Please find the lines in the following records that hold "nuestra", and copy them.

SUPPLIED ENTRIES –
◆ ◆ ◆ ◆ ◆

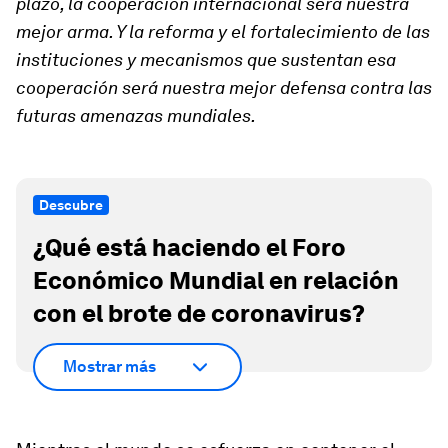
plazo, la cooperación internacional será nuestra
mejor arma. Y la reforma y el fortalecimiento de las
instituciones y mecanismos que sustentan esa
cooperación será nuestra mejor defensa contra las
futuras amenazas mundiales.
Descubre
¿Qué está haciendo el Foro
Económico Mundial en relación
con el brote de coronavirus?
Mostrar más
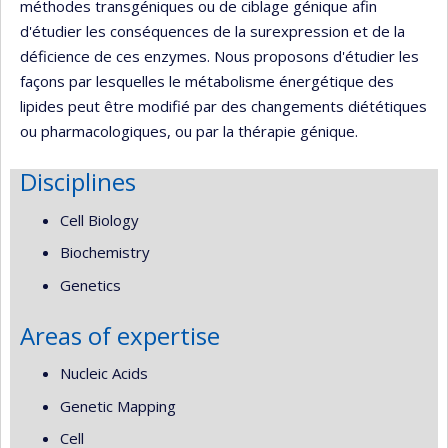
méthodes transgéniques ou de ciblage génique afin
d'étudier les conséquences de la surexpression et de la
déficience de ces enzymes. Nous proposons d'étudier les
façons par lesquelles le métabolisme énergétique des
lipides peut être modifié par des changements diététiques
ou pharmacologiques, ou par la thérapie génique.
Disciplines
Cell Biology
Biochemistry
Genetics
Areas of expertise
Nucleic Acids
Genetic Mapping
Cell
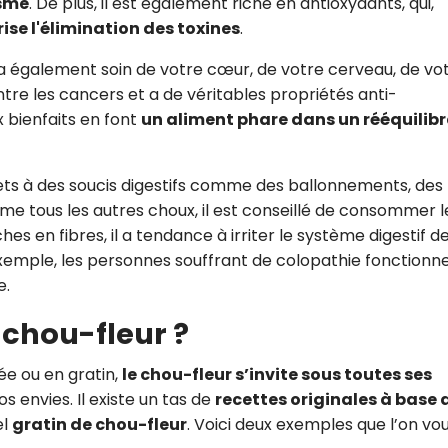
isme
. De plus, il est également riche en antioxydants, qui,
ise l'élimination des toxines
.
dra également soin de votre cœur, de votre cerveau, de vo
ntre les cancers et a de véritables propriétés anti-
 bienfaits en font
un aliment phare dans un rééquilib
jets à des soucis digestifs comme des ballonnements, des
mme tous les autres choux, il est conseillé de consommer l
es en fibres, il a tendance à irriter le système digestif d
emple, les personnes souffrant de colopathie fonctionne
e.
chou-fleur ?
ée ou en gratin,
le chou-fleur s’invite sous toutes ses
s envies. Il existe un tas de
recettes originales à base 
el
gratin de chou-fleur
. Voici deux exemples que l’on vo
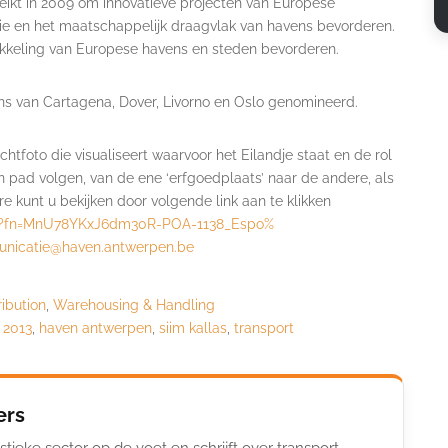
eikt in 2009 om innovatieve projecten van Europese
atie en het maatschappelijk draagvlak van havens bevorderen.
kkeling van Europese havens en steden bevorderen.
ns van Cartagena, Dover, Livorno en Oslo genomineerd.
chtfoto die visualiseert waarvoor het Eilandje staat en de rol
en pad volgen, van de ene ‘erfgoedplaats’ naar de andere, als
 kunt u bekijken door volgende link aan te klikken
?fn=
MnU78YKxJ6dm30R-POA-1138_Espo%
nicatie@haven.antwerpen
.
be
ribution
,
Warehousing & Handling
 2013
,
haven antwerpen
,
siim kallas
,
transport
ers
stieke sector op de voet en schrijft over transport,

◆ ◆ ◆ ◆ ◆

TASK OUTPUT –
plazo, la cooperación internacional será nuestra
cooperación será nuestra mejor defensa contra las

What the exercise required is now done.